Zu weitreichend: Eine solche Haltung nämlich könnte zu Schlamperei im Umgang mit der Seuche führen. Denn immer noch gilt: Strengste Hygiene und Trennung der erkrankten Tiere minimieren zumindest das Risiko der Weiterverbreitung - und sei es der Weiterverbreitung der harmlosen FeCV-Viren, aus denen sich FIP entwickeln könnte.
 

Der FIP-Gefahr hilflos ausgesetzt?

Wenn doch jede Katze FIP entwickeln kann - was nutzen dann die ausgefeiltesten Gesundheits-Vorsorge-Programme - werden viele sich jetzt fragen. Sind wir hilflos, bis wir mehr über die Coronaviren selbst wissen?

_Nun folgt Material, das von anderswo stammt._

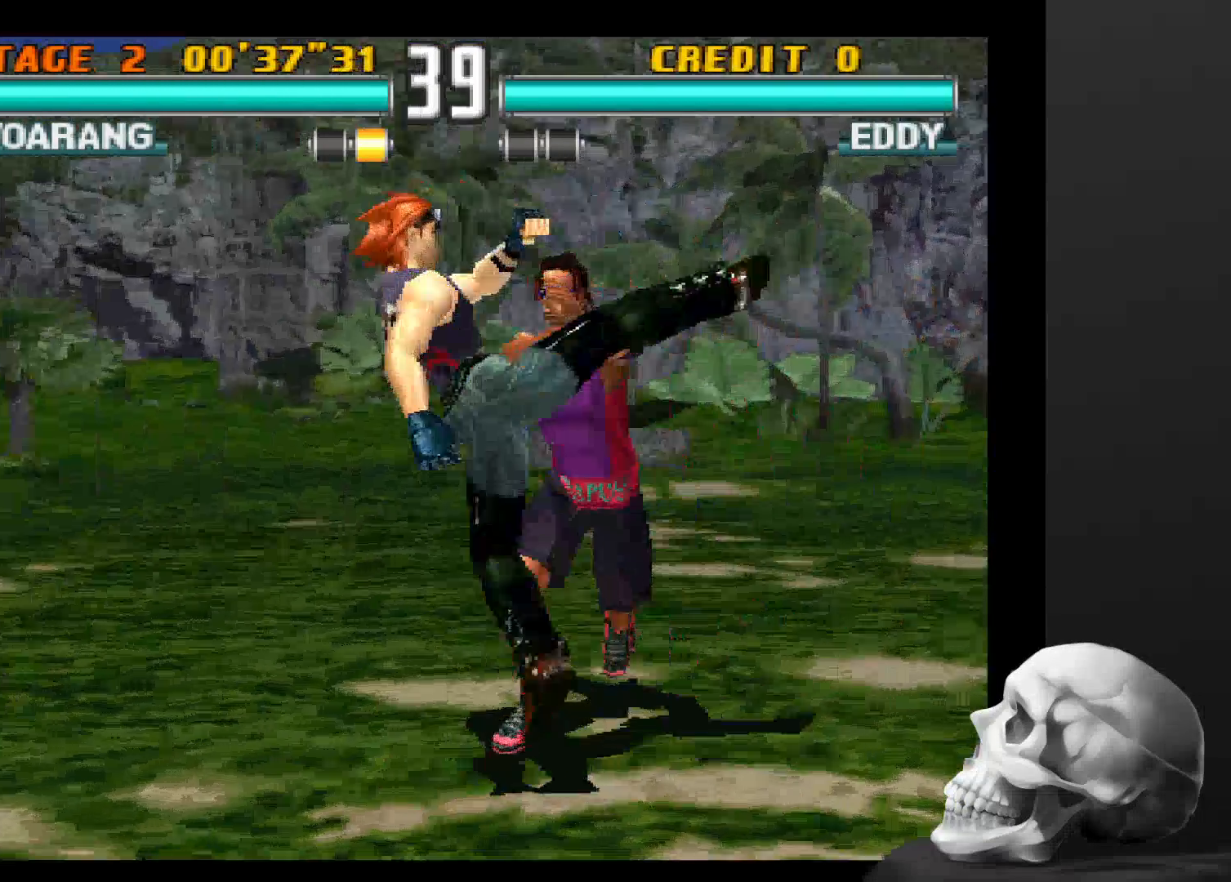
Gameplay with a controller (PlayStation layout); each line is a JSON object with the inputs held at the frame after it. "events" lists button and stick changes between this image and that frame as [ms after this image, input, new state], when the widget could be followed in between. Not read: CROSS DPAD_DOWN DPAD_LEFT DPAD_RIGHT L3 R1 R3.
{"buttons": [], "left_stick": "center", "right_stick": "center", "events": []}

Fangen wir an beim FeCV- oder "FIP"-Test - bei aufgeklärten Katzenbesitzern längst als unbrauchbar verschrien. Im strengsten Sinn gilt das auch weiter - aber eben nur dort: Unter dem Aspekt der Mutations-Theorie aber gewinnt der Test wieder an Gewicht: Sollten erhöhte Titer-Werte auftreten, könnte sich ein Screening des gesamten (auch des gesunden) Katzen-Bestands in mehrwöchigem Abstand lohnen, um Ausscheider (vermutet: ab einem Titer von 1:800) von den anderen Katzen zu trennen und einen Ping-Pong-Effekt der Re-Infektion zu verhindern. Empfohlen wird (bei grösseren Beständen) die Bildung von isolierten Gruppen bis zu höchstens vier Tieren. Hartnäckige Titer von 1:200 wiederum könnten zusätzliche Anstösse zur Immunvorsorge für die betreffende Katze geben - das heisst nicht, dass sie in FIP-Gefahr ist, sondern sollte in Zusammenhang mit der generellen Fürsorge für die Katze gesehen werden. Alles unter dem Aspekt: Je weniger Coronaviren, desto weniger können auch mutieren...
 

98 Prozent Sicherheit mit PCR?

Ganz neu im Gespräch ist der mit angeblich 98prozentiger Sicherheit arbeitende PCR-Test (polymerase chain reaction - polymerase Ketten-Reaktion, die auch kleinste Eiweiss-Sequenzen eines Virus aufspüren kann). Zwei Nachteile: Die 98 Prozent beziehen sich auf Katzen, bei denen die FIP-Erkrankung schon manifest ist - und wie beim klassischen FeCV-Test ist auch PCR bislang nicht in der Lage, einen spezifischen Nachweis für den Killer-Typ zu führen. Bei klinisch gesund wirkenden Katzen ist mithin die Zuverlässigkeit dieses Tests nicht wesentlich höher (ausser dass er statt auf Antikörper auf den Coronavirus selbst reagiert) - und genausowenig wie die alte Methode taugt er zur Prognose einer möglichen FIP-Gefahr.
 

FIP-Impfungen - nur Scharlatanerie?

Gegeben den Fakt, dass sich FIP aus JEDER Coronavirus-Infektion mutieren kann und erst manifest wird, wenn es zu spät ist - was nutzen dann die FIP-Impftropfen von Smith Kline Beecham (jetzt Pfizer)? Besonders, nachdem das Fundament, auf dem SKB den Spray entwickelt hatte, eher als fragwürdig anzusehen ist? Mutiert nämlich erst das FeCV-Virus im Körper der Katze zum Killer-Virus - was nützt dann die Immunisierung im Nasen-Rachenbereich? Was taugt ein Impfstoff wirklich, der spezifisch auf eine Variante (II) des Virus ausgerichtet ist, die zudem in der Natur am seltensten vorkommt? (Die häufigere Variante (I) liess sich im Labor erst gar nicht nachzüchten, was nebenbei auch noch als Indiz für die Mutations-Theorie gelten könnte).